• Provided text
%%

Comparison of functional modules between two versions of 2019nCoVR

Data collection and processing

Data collection and integration

All genome sequences as well as their related metadata were integrated from SARS-CoV-2 resources worldwide, including GISAID [4], NCBI [5], National Genomics Data Center (NGDC) [7], National Microbiology Data Center (NMDC) [8], and China National GeneBank (CNGB) [9]. To provide a non-redundant dataset, duplicated records from different databases were identified and merged.

Quality control and curation

To ensure the integrity of genome sequences, a sequence is defined as ‘complete’ if it is longer than 29,000 bp and covers all protein-coding regions of SARS-CoV-2 (nt 266–29674 of GenBank: MN908947.3); otherwise, it is defined as “partial”. Furthermore, to examine the quality of genome sequences, unknown bases (Ns) and degenerate bases (Ds, more than one possible base at a particular position and sometimes referred as “mixed bases”) were counted for each sequence. According to our definition, a sequence is considered “high-quality” if it contains ≤ 15 Ns and ≤ 50 Ds, and “low-quality” otherwise. In addition, a sequence is clearly labeled if the number of variants is ≥ 15 or the total number of deletions is ≥ 2, or the distribution of sequence variations is more aggregated (the ratio of the number of variants divided by the total number of bases in a window is ≥ 0.25).

Variant identification and haplotype network construction

Only complete and high-quality genome sequences were used for downstream analyses, including sequence comparison, variant identification, functional annotation, and haplotype network construction. Genome sequence alignment was performed with MUSCLE (3.8.31) [10] by comparing against the earliest released SARS-CoV-2 genome (GenBank: MN908947.3). Sequence variation was identified directly using an in-house Perl program. The effect of variants was determined using Ensembl Variant Effect Predictor (VEP) [11]. SARS-CoV-2 haplotypes were constructed based on short pseudo sequences that consist of all variants (filtering out variations located in UTR regions). Then, all these pseudo sequences were clustered into groups, and each group (a haplotype) represents a unique sequence pattern. The haplotype network was inferred from all identified haplotypes, where the reference sequence haplotype was set as the starting node, and its relationship with other haplotypes was determined according to the inheritance of mutations. As a result, nine major haplotype network clades (denoted as C01–C09) were obtained according to the phylogenetic tree-and-branch structure and the shared landmark mutations (Table 1). Specifically, mutations with population mutation frequency (PMF) ≥ 0.05 (except for ATG deletion at position 1605, PMF ≈ 0.03) were selected, and the co-occurring mutations were determined by LD linkage analysis. A clade refers to sequences with the co-occurring landmark mutations.

%%

• Excerpted records
%%

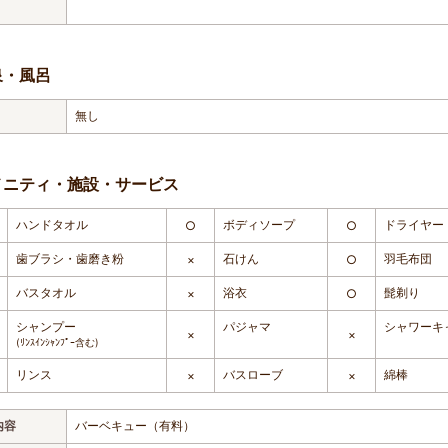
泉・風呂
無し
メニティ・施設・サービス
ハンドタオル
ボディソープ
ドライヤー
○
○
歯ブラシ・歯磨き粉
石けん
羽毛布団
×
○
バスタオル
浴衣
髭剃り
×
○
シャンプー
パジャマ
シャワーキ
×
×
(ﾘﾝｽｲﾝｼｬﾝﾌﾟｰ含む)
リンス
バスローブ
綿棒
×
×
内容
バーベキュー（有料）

%%
%%

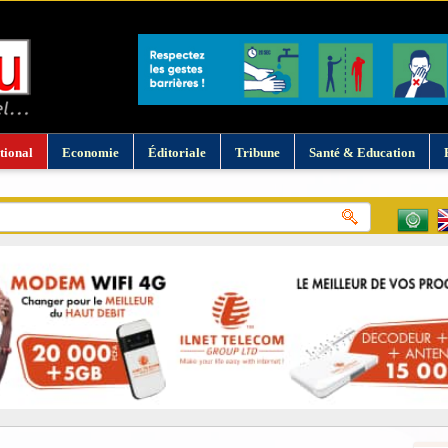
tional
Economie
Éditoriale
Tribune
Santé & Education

%%
%%

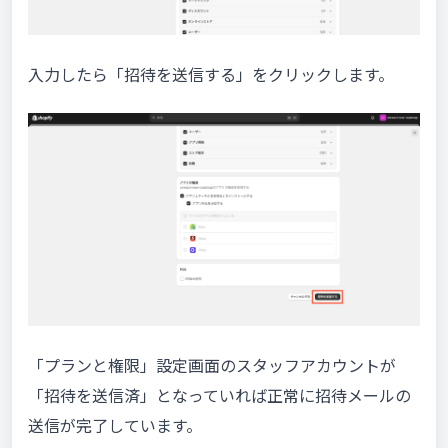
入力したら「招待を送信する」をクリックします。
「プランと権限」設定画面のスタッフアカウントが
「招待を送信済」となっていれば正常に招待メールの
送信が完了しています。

%%

• Prompt A
According to the 2019nCoVR methods text, which tool was used to align the genome sequences?
• Prompt B
Reproduce the passage from the 2019nCoVR methods text starting at "Comparison of functional" and ending at "identified and merged.".
• Prompt C
How would this sentence from the 2019nCoVR methods text read in Spanish: "Sequence variation was identified directly using an in-house Perl program."?

• Solution A
MUSCLE (3.8.31).

• Solution B
Comparison of functional modules between two versions of 2019nCoVR

Data collection and processing

Data collection and integration

All genome sequences as well as their related metadata were integrated from SARS-CoV-2 resources worldwide, including GISAID [4], NCBI [5], National Genomics Data Center (NGDC) [7], National Microbiology Data Center (NMDC) [8], and China National GeneBank (CNGB) [9]. To provide a non-redundant dataset, duplicated records from different databases were identified and merged.

• Solution C
La variación de secuencia se identificó directamente mediante un programa en Perl desarrollado internamente.